3.9.3 Determination of partition role

Owner node and backup node

The number of backup nodes on a partition can be specified with a parameter called the number of replicas. When backup nodes exist in a partition, replication of updating data in an owner node is carried out immediately to all backup nodes.

The method of replication can choose either asynchronous mode or semi-synchronous mode. In asynchronous mode, when the contents of updating in an ownder node are transmitted to all backup nodes, update process is completed. In semi-synchronous mode, the contents of updating in an owner node are transmitted to all backup nodes, and after checking the reception response from all backuo nodes, update process is completed. Asynchronus mode is superior in availability.

Since replication is carried out to all backup nodes, the processing cost is proportional to the number of backup nodes. If a performance of update process without a backup node is set to 100, a performance of update process with a backup node in asynchronous mode is about 70, and a performance of update process with a backup node in semi-synchronous mode is about 50.
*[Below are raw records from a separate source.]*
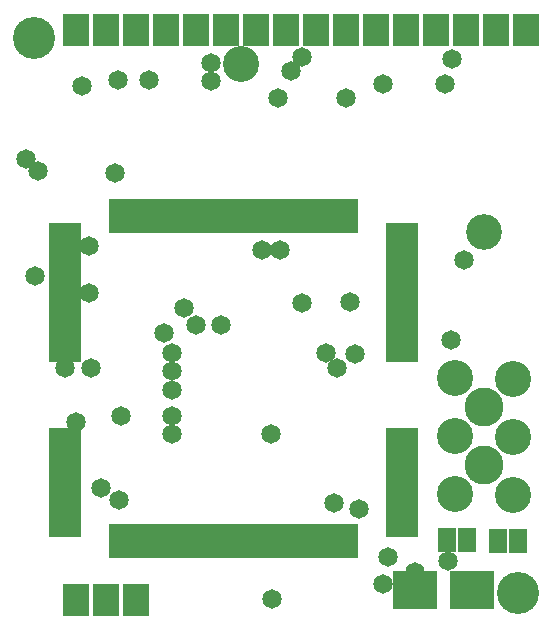
<source format=gbr>
%FSLAX23Y23*%
%MOIN*%
G04 EasyPC Gerber Version 13.0.2 Build 2807 *
%ADD99R,0.05937X0.11449*%
%ADD76R,0.06000X0.08000*%
%ADD29R,0.09000X0.10500*%
%ADD98R,0.10661X0.05543*%
%ADD84C,0.06500*%
%ADD75C,0.11900*%
%ADD74C,0.12000*%
%ADD81C,0.13000*%
%ADD72C,0.14000*%
%ADD77R,0.15000X0.13000*%
X0Y0D02*
D02*
D29*
X17240Y18958D03*
X17240Y17058D03*
X17340D03*
X17340Y18958D03*
X17440D03*
X17440Y17058D03*
X17540Y18958D03*
X17640D03*
X17740D03*
X17840D03*
X17940D03*
X18040D03*
X18140D03*
X18240D03*
X18340D03*
X18440D03*
X18540D03*
X18640D03*
X18740D03*
D02*
D72*
X17102Y18933D03*
X18715Y17083D03*
D02*
D74*
X17791Y18844D03*
X18506Y17411D03*
Y17605D03*
D03*
Y17798D03*
X18698Y17410D03*
Y17603D03*
D03*
Y17797D03*
D02*
D75*
X18603Y18287D03*
D02*
D76*
X18478Y17258D03*
X18546D03*
X18648Y17257D03*
X18716D03*
D02*
D77*
X18372Y17093D03*
X18562D03*
D02*
D81*
X18602Y17508D03*
Y17701D03*
D02*
D84*
X17075Y18528D03*
X17105Y18138D03*
X17115Y18488D03*
X17205Y17833D03*
X17240Y17653D03*
X17260Y18773D03*
X17285Y18083D03*
Y18238D03*
X17290Y17833D03*
X17325Y17433D03*
X17370Y18483D03*
X17380Y18793D03*
X17385Y17392D03*
X17390Y17673D03*
X17485Y18793D03*
X17535Y17948D03*
X17560Y17613D03*
Y17673D03*
Y17758D03*
Y17823D03*
Y17883D03*
X17600Y18033D03*
X17640Y17977D03*
X17690Y18788D03*
Y18848D03*
X17725Y17977D03*
X17860Y18227D03*
X17890Y17613D03*
X17895Y17063D03*
X17915Y18733D03*
X17920Y18227D03*
X17957Y18822D03*
X17995Y18048D03*
Y18868D03*
X18075Y17883D03*
X18100Y17383D03*
X18110Y17833D03*
X18140Y18733D03*
X18155Y18052D03*
X18170Y17878D03*
X18185Y17363D03*
X18265Y17113D03*
Y18778D03*
X18280Y17203D03*
X18370Y17153D03*
X18470Y18778D03*
X18480Y17188D03*
X18490Y17927D03*
X18495Y18863D03*
X18535Y18192D03*
D02*
D98*
X17206Y17297D03*
Y17348D03*
Y17400D03*
Y17451D03*
Y17502D03*
Y17553D03*
Y17604D03*
Y17879D03*
Y17930D03*
Y17981D03*
Y18032D03*
Y18084D03*
Y18135D03*
Y18186D03*
Y18237D03*
Y18288D03*
X18328Y17297D03*
Y17348D03*
Y17400D03*
Y17451D03*
Y17502D03*
Y17553D03*
Y17604D03*
Y17879D03*
Y17930D03*
Y17981D03*
Y18032D03*
Y18084D03*
Y18135D03*
Y18186D03*
Y18237D03*
Y18288D03*
D02*
D99*
X17383Y17255D03*
Y18338D03*
X17434Y17255D03*
X17434Y18338D03*
X17485Y17255D03*
Y18338D03*
X17537Y17255D03*
Y18338D03*
X17588D03*
X17588Y17255D03*
X17639D03*
Y18338D03*
X17690Y17255D03*
Y18338D03*
X17741Y17255D03*
Y18338D03*
X17792Y17255D03*
Y18338D03*
X17844Y17255D03*
X17844Y18338D03*
X17895Y17255D03*
Y18338D03*
X17946Y17255D03*
Y18338D03*
X17997Y17255D03*
Y18338D03*
X18048Y17255D03*
Y18338D03*
X18100Y17255D03*
X18100Y18338D03*
X18151Y17255D03*
Y18338D03*
X0Y0D02*
M02*

</source>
Failover is performed when a node failure is detected by a heartbeat. When a failure node is an owner node of a partition, a master node determines a new owner node from current backup nodes for the parition table. When a failure node is a backup node, the master node separates the backup node from the parititon table, and continues processing.

The master node newly updates a partition table and distributes it to follower nodes. According to this partition table, synchronus data is transmitted and received between a new owneer node and a new backup node, and it checks that the time stamp of both updating log is in agreement. This processing is called a short-term synchronization.
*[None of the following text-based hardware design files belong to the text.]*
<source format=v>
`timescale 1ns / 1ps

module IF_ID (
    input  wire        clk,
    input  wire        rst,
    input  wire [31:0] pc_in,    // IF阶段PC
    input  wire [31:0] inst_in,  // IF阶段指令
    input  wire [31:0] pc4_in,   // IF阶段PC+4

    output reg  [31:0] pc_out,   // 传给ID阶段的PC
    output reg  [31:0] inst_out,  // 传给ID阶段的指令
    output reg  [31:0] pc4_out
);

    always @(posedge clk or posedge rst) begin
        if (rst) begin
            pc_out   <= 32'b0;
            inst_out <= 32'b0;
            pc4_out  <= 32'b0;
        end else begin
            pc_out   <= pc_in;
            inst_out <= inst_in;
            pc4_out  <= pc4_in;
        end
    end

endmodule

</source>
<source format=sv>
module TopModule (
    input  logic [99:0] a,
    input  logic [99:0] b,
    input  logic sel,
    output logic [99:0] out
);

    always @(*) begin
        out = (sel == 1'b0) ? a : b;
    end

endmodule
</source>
Since the updating data in the owner node is reflected one by one by replication to the backup node, the data size which should synchonize in a short-term synchonization is slight, and short-term synchonization usually completes in several seconds.
Determination of catch-up node

A catch-up node is a node to be promoted to a backup node in the future, and it is set up when as follows.
- The number of backup nodes is insufficient to the number of replicas.
- The owner node and backup node of a partition have deviation between nodes.
A master node determines a catch-up node to resolve the above case. Then, a data image and an updating log are transmitted to the catch-up node from the owner node. By this, the time stamp of the data which the catch-up node has is brought close to the time stamp which the owner node has.

A master node performs a short-term synchronization between the owner node and the catch-up node, when the difference of the time stamp of the owner node and the catch-up node becomes within a steady value.

It takes several hours during the period after starting transmission of data from the owner node to the catch-up node until it is set to the backup node.